The growing need for collateral management at buy-side banks

21 December 2016 Consultancy.uk

Collateral management is already an important consideration for sell-side banks but many asset managers have not put in place adequate arrangements, writes Delta Capita’s Jonathan Adams. 

Despite considerable development of collateral management applications, utilities and services – and the potential benefits for asset managers from managing liquidity risk and meeting margin call obligations – there has so far been limited appetite from the buy-side. The lukewarm interest has been exacerbated by the delay to EMIR’s requirements on OTC derivatives clearing and the exchange of initial margin for bilateral OTC derivatives, as well as a lack of clarity on the final regulations. 

In the absence of a regulatory driver, revenue considerations become critical. However, some products represent functional overkill for asset managers, appearing sell-side focused.

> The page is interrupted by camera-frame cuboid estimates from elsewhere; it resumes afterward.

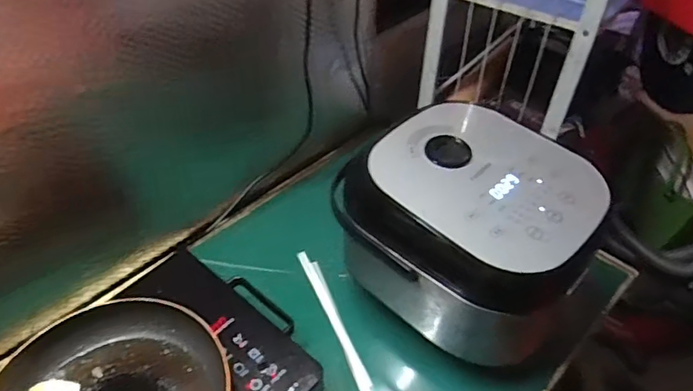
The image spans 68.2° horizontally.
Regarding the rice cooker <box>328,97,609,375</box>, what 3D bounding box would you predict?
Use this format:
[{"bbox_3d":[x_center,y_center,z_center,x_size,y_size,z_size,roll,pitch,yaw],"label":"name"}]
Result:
[{"bbox_3d":[0.166,0.038,0.709,0.251,0.195,0.304,-34,54,-30],"label":"rice cooker"}]

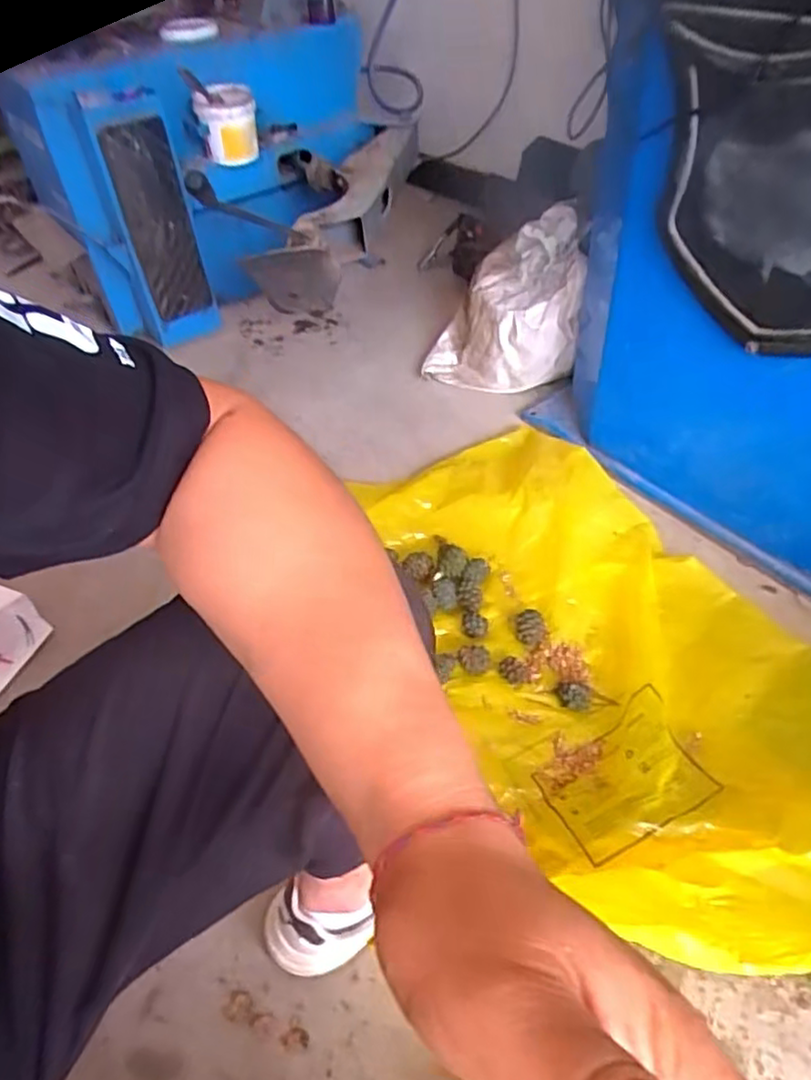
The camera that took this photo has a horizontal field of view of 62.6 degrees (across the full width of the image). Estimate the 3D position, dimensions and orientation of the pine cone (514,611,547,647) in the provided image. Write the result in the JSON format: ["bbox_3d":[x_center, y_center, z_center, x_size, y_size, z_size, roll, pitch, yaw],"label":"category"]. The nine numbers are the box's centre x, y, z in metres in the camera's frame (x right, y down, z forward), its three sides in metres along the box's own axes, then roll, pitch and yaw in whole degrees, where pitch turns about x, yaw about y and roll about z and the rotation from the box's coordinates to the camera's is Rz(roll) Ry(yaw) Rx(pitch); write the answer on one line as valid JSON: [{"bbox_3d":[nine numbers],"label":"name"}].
[{"bbox_3d":[0.174,0.124,0.930,0.043,0.030,0.041,1,47,5],"label":"pine cone"}]

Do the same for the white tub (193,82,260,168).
[{"bbox_3d":[-0.352,-0.830,1.332,0.113,0.127,0.111,-11,47,-5],"label":"white tub"}]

There are also operational risk concerns for those participating in agency securities lending programmes. This is especially the case with third-party lending and exclusive deals on portfolios, which all add complexity to the location of assets, including whether they can be recalled on time for sell orders and assessing when assets are being used for collateral purposes or in lending programmes.

Collateral management is already an important consideration for sell-side banks

Central clearing

Further muddying the water are CCPs’ activities, exploring the provision of cross-margining and tri-party capabilities might further delay the choice between products. However, there are some very clear benefits for a buy-side firm to develop a collateral management capability in the short-term.

In the period leading up to the global financial crisis, there was an abundance of cheap client clearing services. Banks were almost exclusively the clearing members that provided these for high-volume plain vanilla OTC derivatives such as interest rate swaps. 

This continued in the post-crisis period as regulation mandated the central clearing of OTC derivatives for most counterparties, which led to increased demand. However, banks have been burdened with being members of multiple CCPs to service their global buy-side clients. This, combined with changes to capital requirements, suddenly made offering client clearing services a less attractive revenue proposition, requiring strict compliance and monitoring. This has undoubtedly pushed up costs, meaning buy-side clients transacting significant volumes across multiple CCPs could certainly benefit from the ability to self-clear. 

Minimising yield drag

Investment and wholesale banks have traditionally been providers of liquidity to the buy-side. However, capital adequacy requirements and balance sheet usage mean that collateralised transactions versus cash have an adverse balance sheet impact, even with the highest quality collateral. Where transactions are collateralised with non-sovereign assets there is an impact on risk-weighted assets (RWAs) and capital adequacy ratios, all of which is reflected in the rates they can provide. 

There is value in seeking non-traditional counterparties that don’t face the same constraints, such as other buy-side entities including corporate treasury desks. In this context, tri-party looks very attractive as it enables the collateral giver to commoditise pools of assets and outsource the re-valuation, recalls and substitutions to the tri-party agent. Services such as Euroclear’s RepoAccess take the headache out of negotiating individual GMRAs with each counterparty. Other products are in development so a different landscape is emerging.

Collateral management can have a positive impact on the bottom line

Managing liquidity is a significant task for portfolio managers and being prepared for investor redemptions, managing portfolio restructuring, meeting margin call obligations, covering liquidity shortfalls and investing excess liquidity has required investment in dedicated teams and technology. Yet, with major currencies offering near zero or negative interest rates, the disparity between the yield of a strategically-invested portion of a fund and the portion that is invested in short-dated products is considerable.

The impact of the poor return from the liquid portion of a fund’s NAV on the overall return, the so-called yield drag, could be partially mitigated by rebalancing the ratio of the strategically-invested portion to the short-dated liquid portion.

The transformation of strategic investment assets into high quality liquid assets (HQLA) would enable a similar liquidity ratio but offer the ability to readily raise cash against the HQLA, or use HQLAs to meet collateral obligations. The annual cost of collateral transformation is a fraction of the yield improvement gained from reducing a fund’s liquidity.

Collateral optimisation has traditionally been a sell-side concern, as it is typically leveraged and focused on balance sheet usage. The focus for the buy-side is different, with a decision process that determines the deployment of expertise and resources for core activities while outsourcing non-core activities. It is imperative that collateral management is given attention so it can have an impact on the bottom line, rather than just ticking a regulatory box. 

Jonathan Adams is a Principal Consultant at Delta Capita, a consulting firm for the financial services industry.